For loop searching takes too long!
Jonathan Gardner
jgardner at jonathangardner.net
Fri Jan 29 23:49:06 CET 2010
On Jan 28, 3:52 pm, elsa <kerensael... at hotmail.com> wrote:
>
> I've got a problem with my program, in that the code just takes too
> long to run. Here's what I'm doing. If anyone has any tips, they'd be
> much appreciated!
>
First of all, don't play with large lists. Large lists have a tendency
to grow larger over time, until they get absurdly large.

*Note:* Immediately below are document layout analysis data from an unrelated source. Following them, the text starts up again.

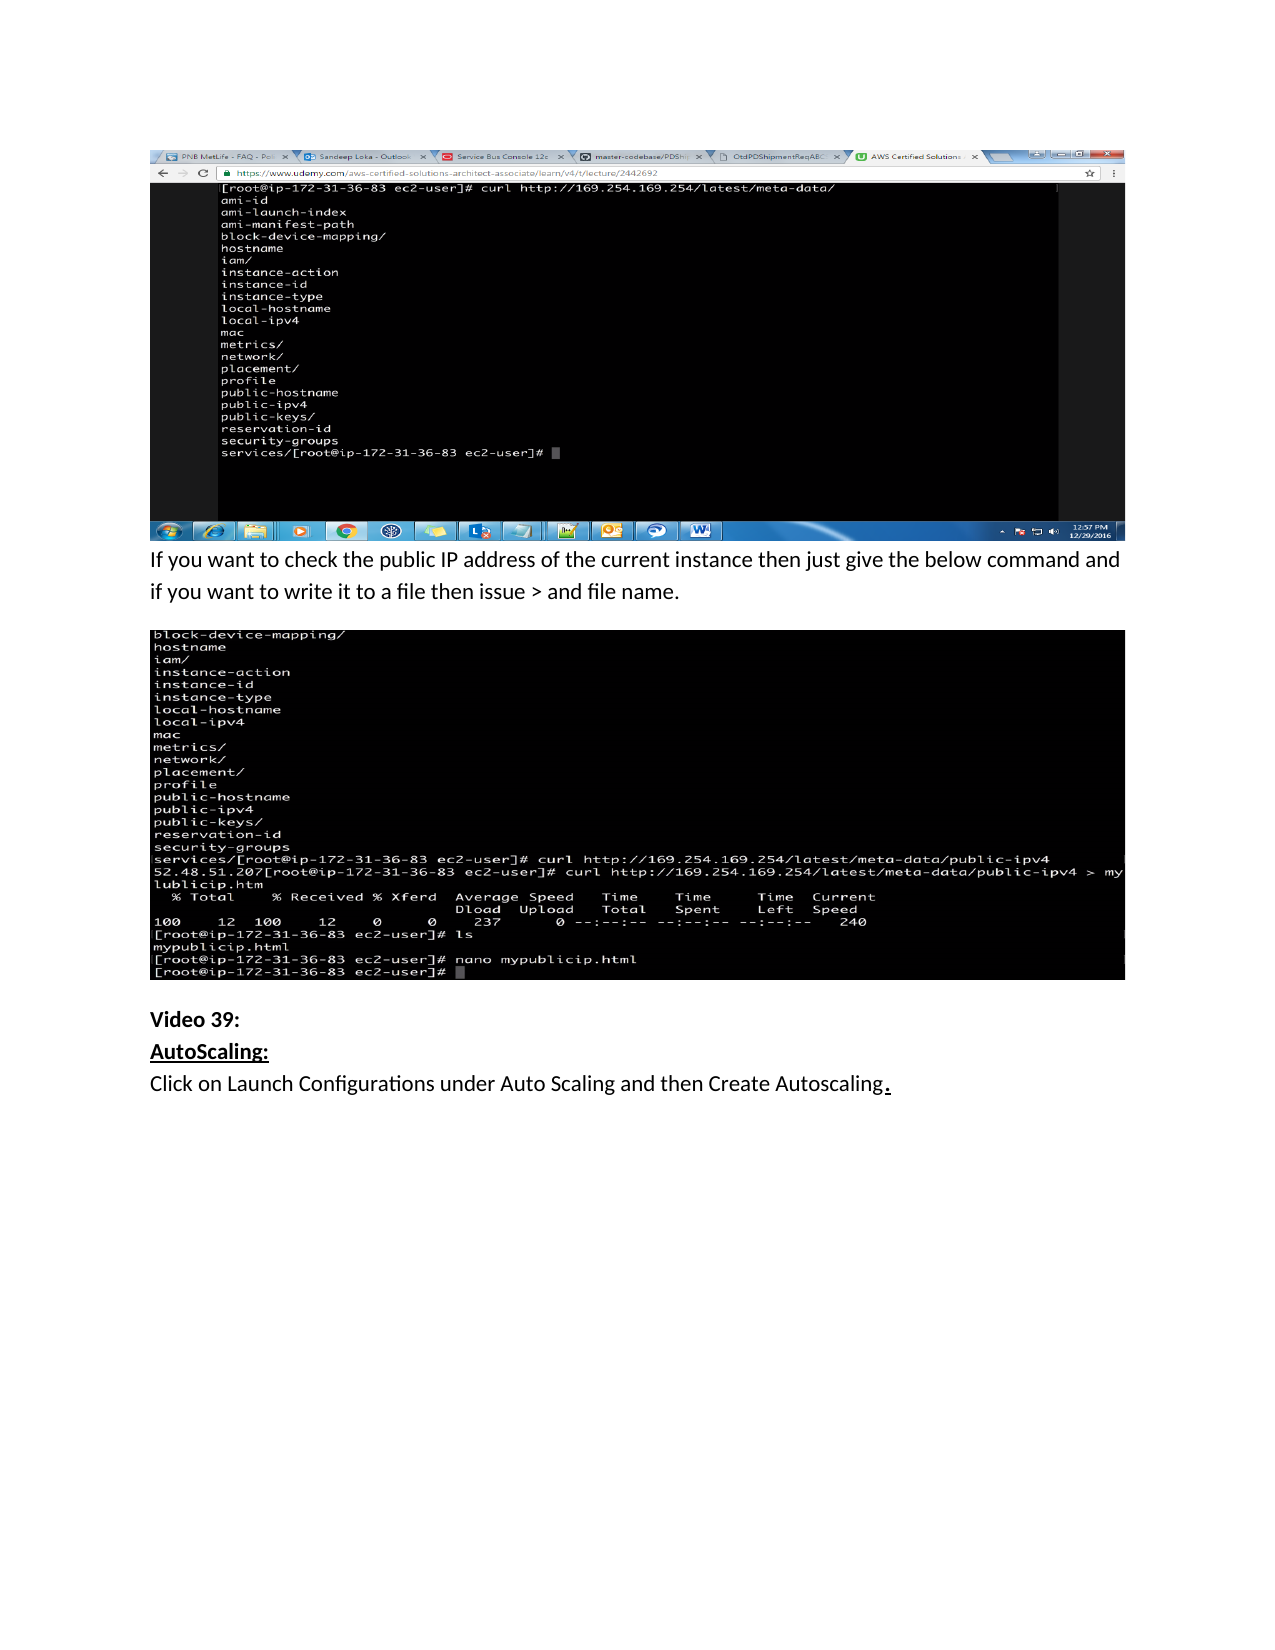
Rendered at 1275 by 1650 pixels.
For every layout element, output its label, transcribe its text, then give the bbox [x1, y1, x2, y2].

text Video 39: AutoScaling: Click on Launch Configurations under Auto Scaling and then Create Autoscaling. Here also you can give your bootstrap scripts. [150, 1005, 1125, 1097]
text Video 38: EC2 Instance Meta-data: If you want to check the public IP address of the current instance then just give the below command and if you want to write it to a file then issue > and file name. [150, 541, 1125, 605]
picture [150, 630, 1125, 980]
picture [150, 150, 1125, 541]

If you're dealing with a long list, work with it like you'd work with
a file. If you need random access, stick it in some form of database,
such as BDB or PostgreSQL. If you need an index, stick it in some form
of DB. Eventually, large lists end up like that anyway. Don't fool
yourself early on---prepare for the worst and solve the problems of
tomorrow today.
> So, say I have a list of lists that looks something like this (I'm
> using a list of lists, rather than a list of tuples, as I need it to
> be mutable):
>
> myList = [[786,0],[45, 1],[673,1],...................[23,46]]
>
> there are enough entries in the outer list, that the sum of myList[i]
> [0] across all i could be as high as 10^7.
>
> Now, what I need to do is randomly choose one myList[i], however the
> distribution of my random choice needs to be proportional to the
> values of myList[i][0]. So, for this list above, I'd have a much
> higher chance of choosing myList[0] than myList[1].
>
Let's do some thinking here.
Let's say you have a list of N items. You need to choose one, but you
don't know how many there are.
One algorithm that works is you start with the first item. If that's
the only item, you've chosen it.
If there's another item, you roll the dice. There's a 1/2 chance you
drop the first item and take the sedon.
If there's a third item, you roll the dice, There's a 1/3 chance you
drop the first or second item, and take the third.
You see the pattern? Keep the nth item 1/n of the time.
In your case, you're actually pulling off N items each time, all with
the same value. Your chance of keeping the next item is (number of
items in the next one)/(total items seen so far, including the next
one). Do the math for this. It's really simple.
Let's walk through this:
[[786,0],[45, 1],[673,2],...................[23,46]]
Step 1: See [786,0]. Remember 786. Keep 0.
Step 2: See [45,1]. Remember 786+45=831. Keep 1 45/831 of the time.
Step 3: See [673,2]. Remember 831+673=1504. Keep 2 673/1504 of the
time.
Etc...
Now, the algorithm I've just described is much less memory intensive
and can deal with very long lists of numbers. However, you are calling
rand() a lot. rand() is not a cheap operation. One optimization is to
roll rand() once, and keep using that number over and over again.
Granted, for very large numbers of items, you're going to need a very
precise random number of some very small probabilities will never be
chosen. This is left as an exercise for the reader.